Even in a country as vast as China, finding a space for these magnificent creatures to live as nature intended would be challenging to say the least. The sheer numbers of bears currently in captivity is dizzying. Take our Peace by Piece project which is turning a bear bile farm into a sanctuary. With over 100 bears on site and the eyes of the nation watching our every move, how could we possibly guarantee their safety by moving these bears to a "protected" area? Their location would be impossible to protect and the significant habit area they'd require impossible to police.

Yet as bleak as all this may sound, we remain hopeful for the future.

Humans have created this problem and, as such, it is our responsibility to set it right.

More than 10,000 bears are believed to be languishing on Chinese bear bile farms. The simple solution of just opening the gates is not an option - the scale of the problem is way beyond that simplistic approach. All involved parties must come together to find a workable and long-lasting solution, drawing on the components of our strategy designed to address the beginning of the end.
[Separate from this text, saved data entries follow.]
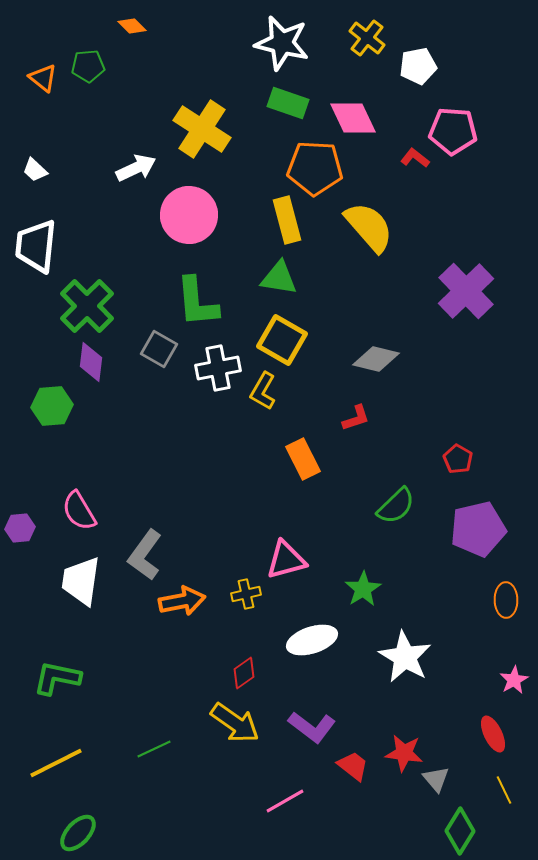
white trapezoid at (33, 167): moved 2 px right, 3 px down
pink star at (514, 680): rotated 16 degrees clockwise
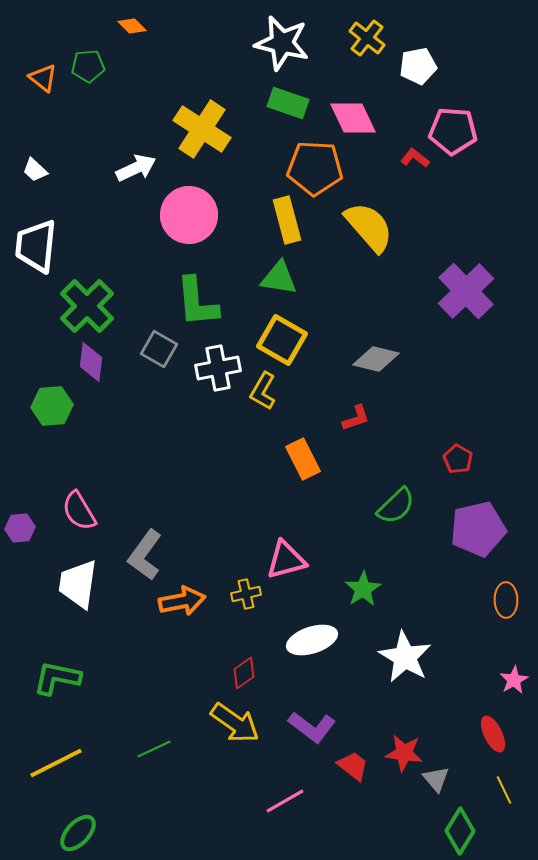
white trapezoid at (81, 581): moved 3 px left, 3 px down
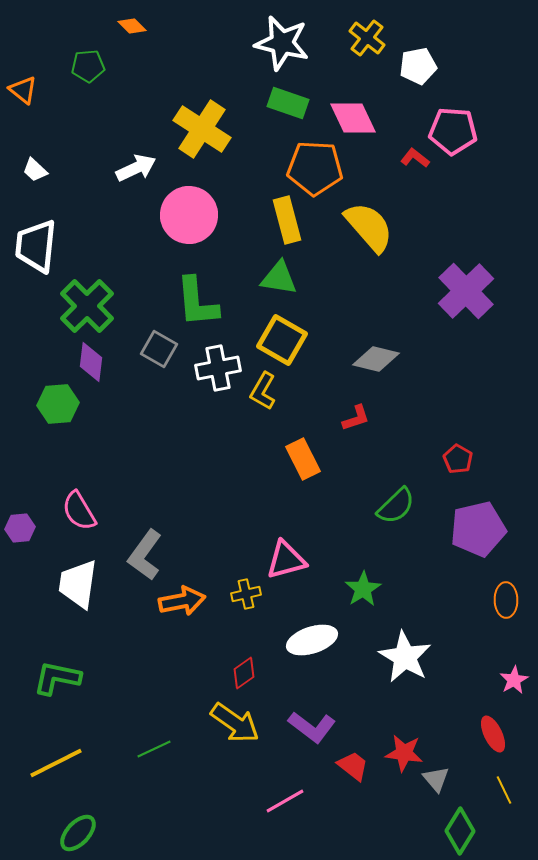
orange triangle at (43, 78): moved 20 px left, 12 px down
green hexagon at (52, 406): moved 6 px right, 2 px up
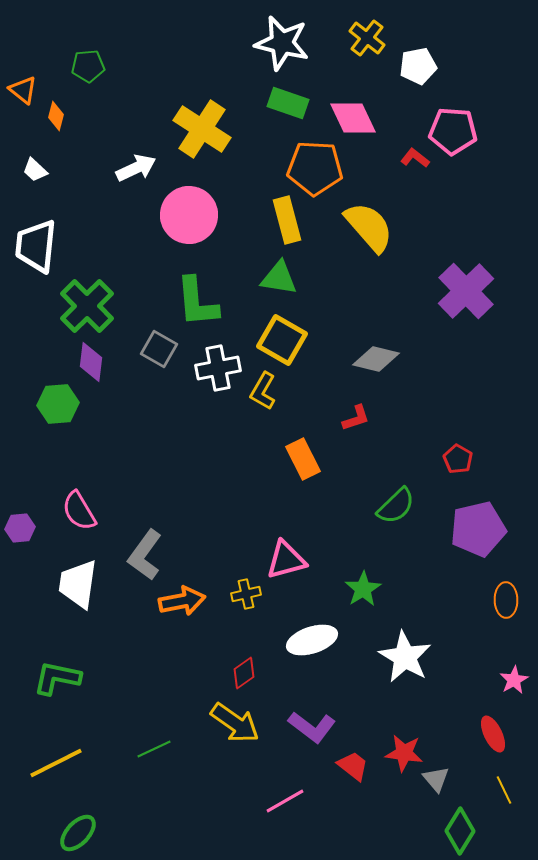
orange diamond at (132, 26): moved 76 px left, 90 px down; rotated 60 degrees clockwise
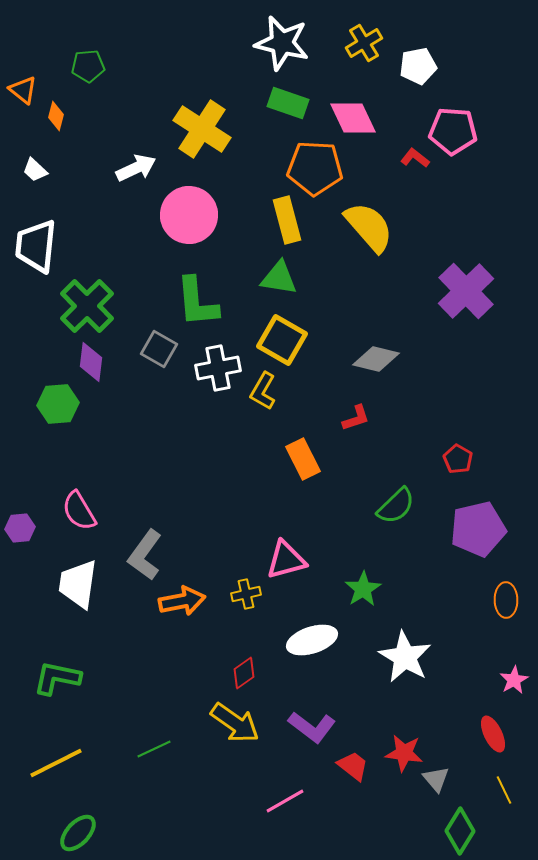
yellow cross at (367, 38): moved 3 px left, 5 px down; rotated 21 degrees clockwise
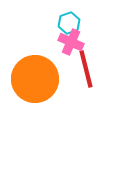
The last bear cub to be born on Nanning Bear Farm was beautiful Smudge. At just a few months old, she could have 30 years of life ahead of her. In that time, who knows what changes are possible. We have to believe that Smudge, and thousands of other moon bears like her, may one day taste real freedom and we unwaveringly work towards that day.

Our aim is less bears in captivity, not more. Our priority is no bears in cages - and, eventually, no need for our sanctuaries too.